## Prompt
Retype, exactly and completely, the listing that comes next, skipping its images.

## Exercise data
○ ○ ○ ○ ○
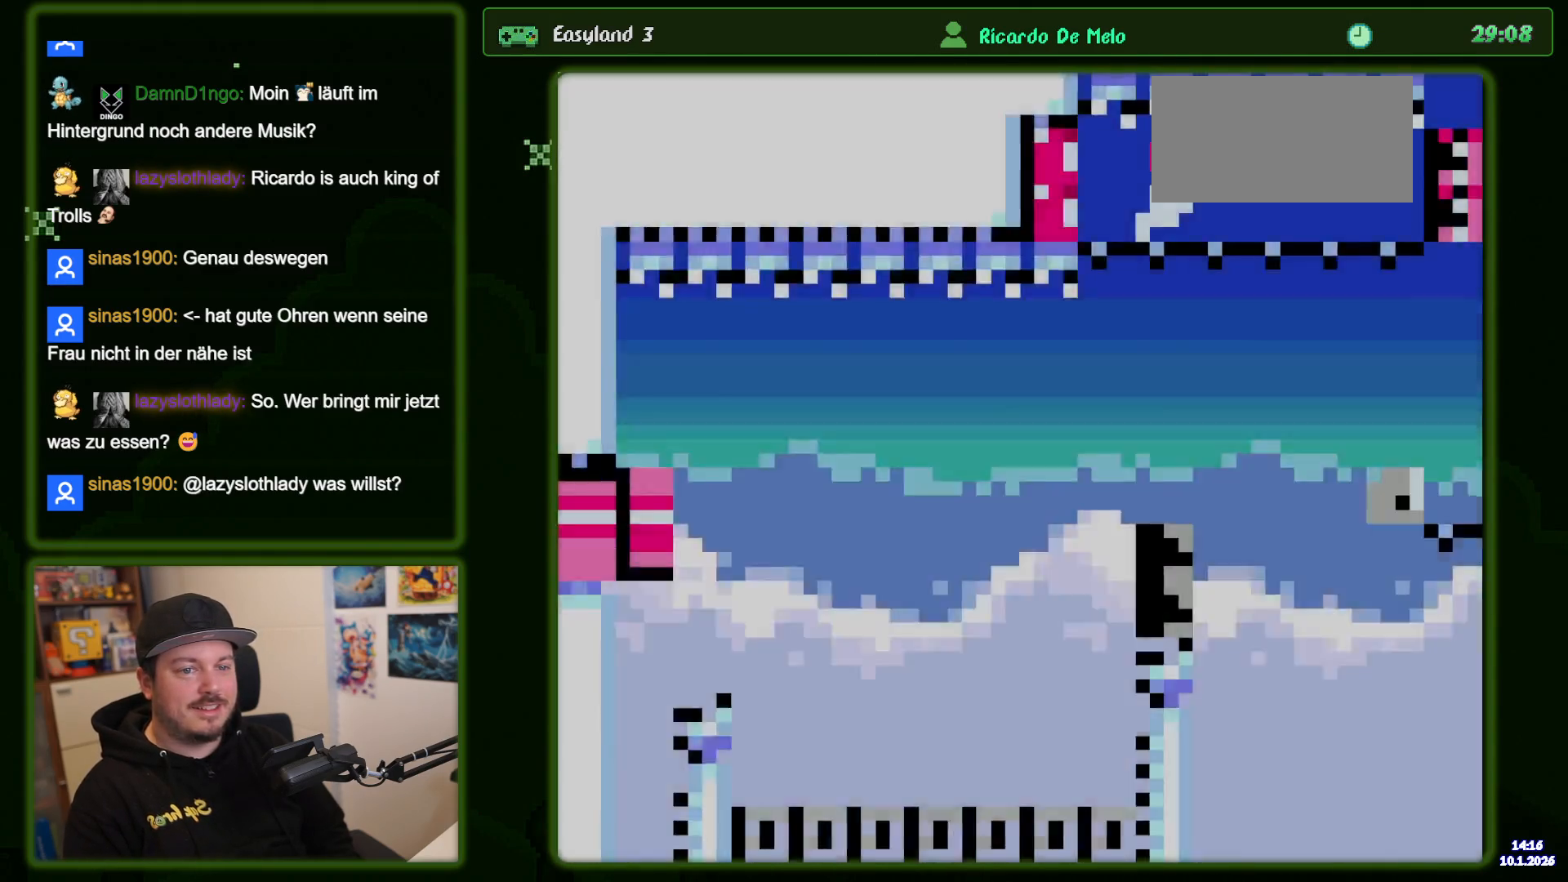
{"buttons": ["B", "Y", "DPAD_RIGHT"], "events": []}
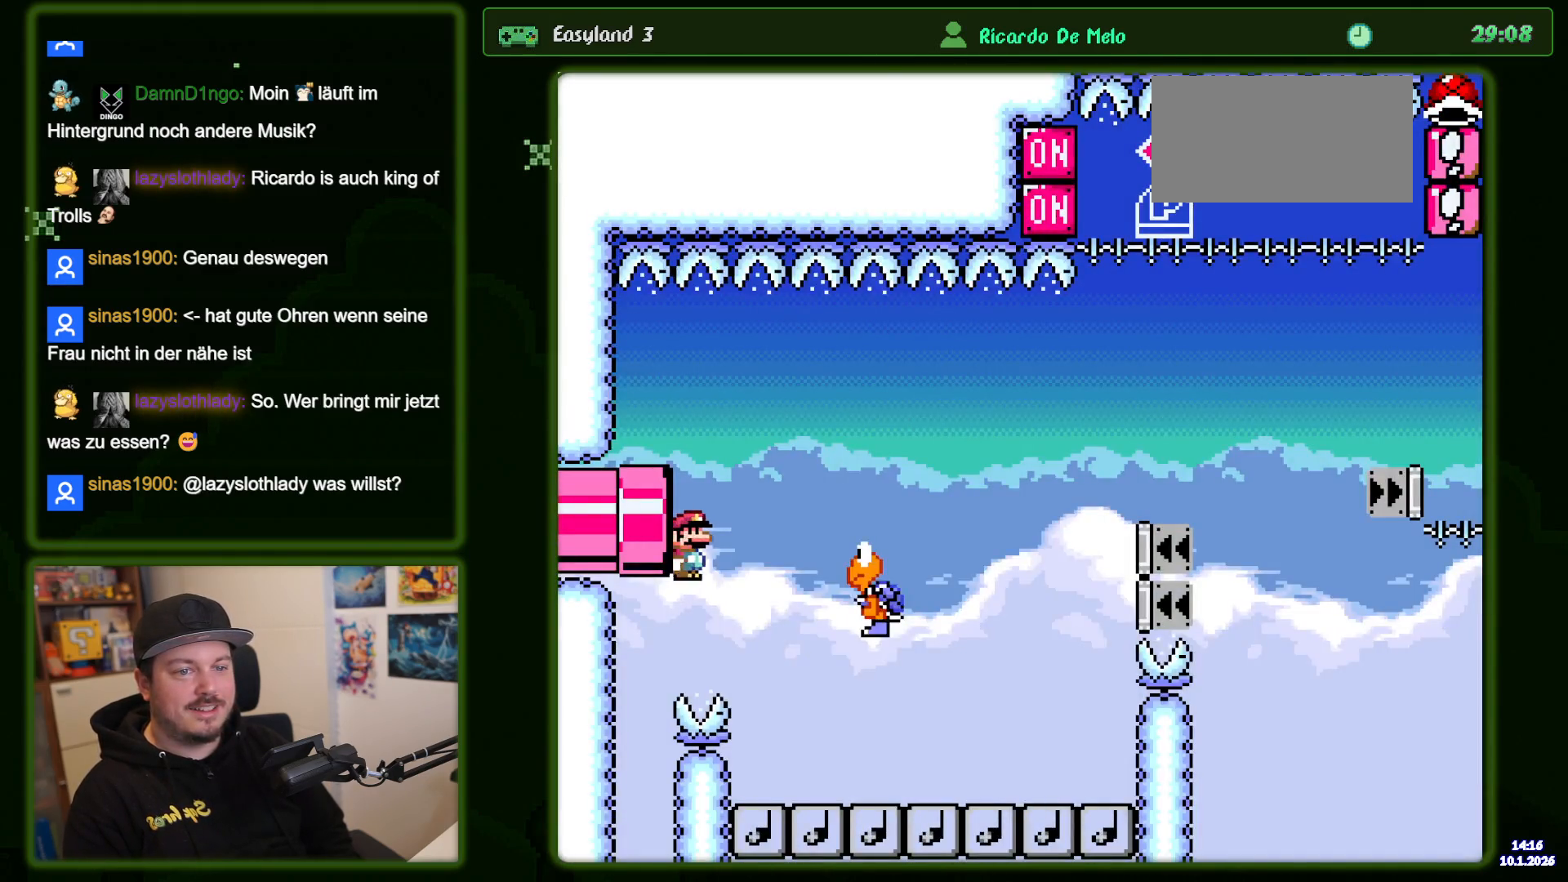
{"buttons": ["B", "Y", "DPAD_RIGHT"], "events": []}
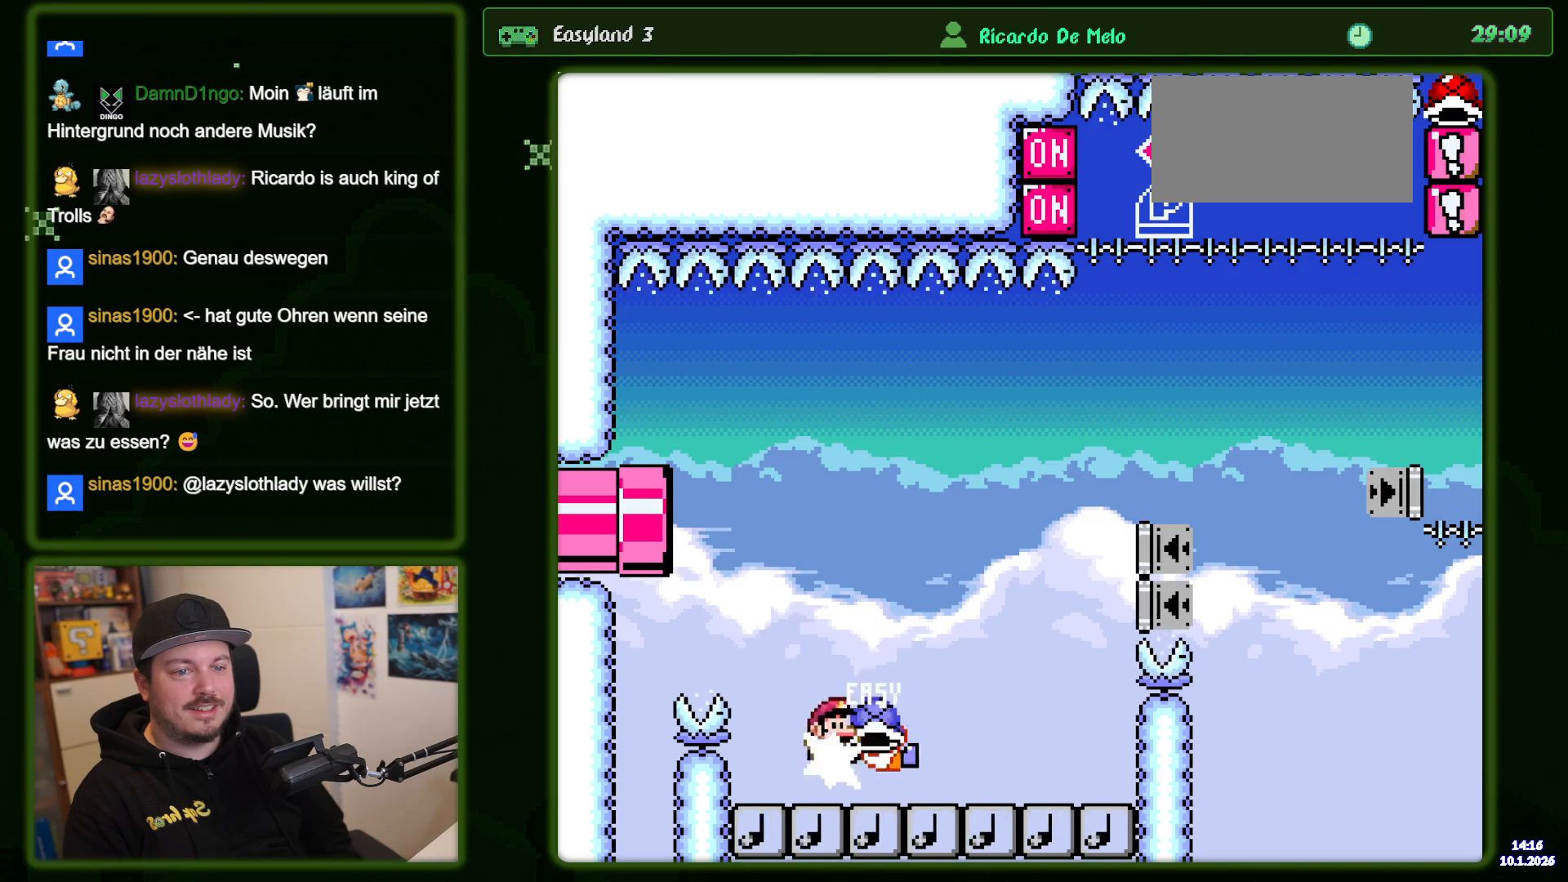
{"buttons": ["B", "DPAD_RIGHT"], "events": [[500, "Y", "up"]]}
○ ○ ○ ○ ○
## Written answer
{"buttons": ["B", "Y", "DPAD_RIGHT"], "events": []}
{"buttons": ["B", "Y", "DPAD_RIGHT"], "events": []}
{"buttons": ["B", "DPAD_RIGHT"], "events": [[500, "Y", "up"]]}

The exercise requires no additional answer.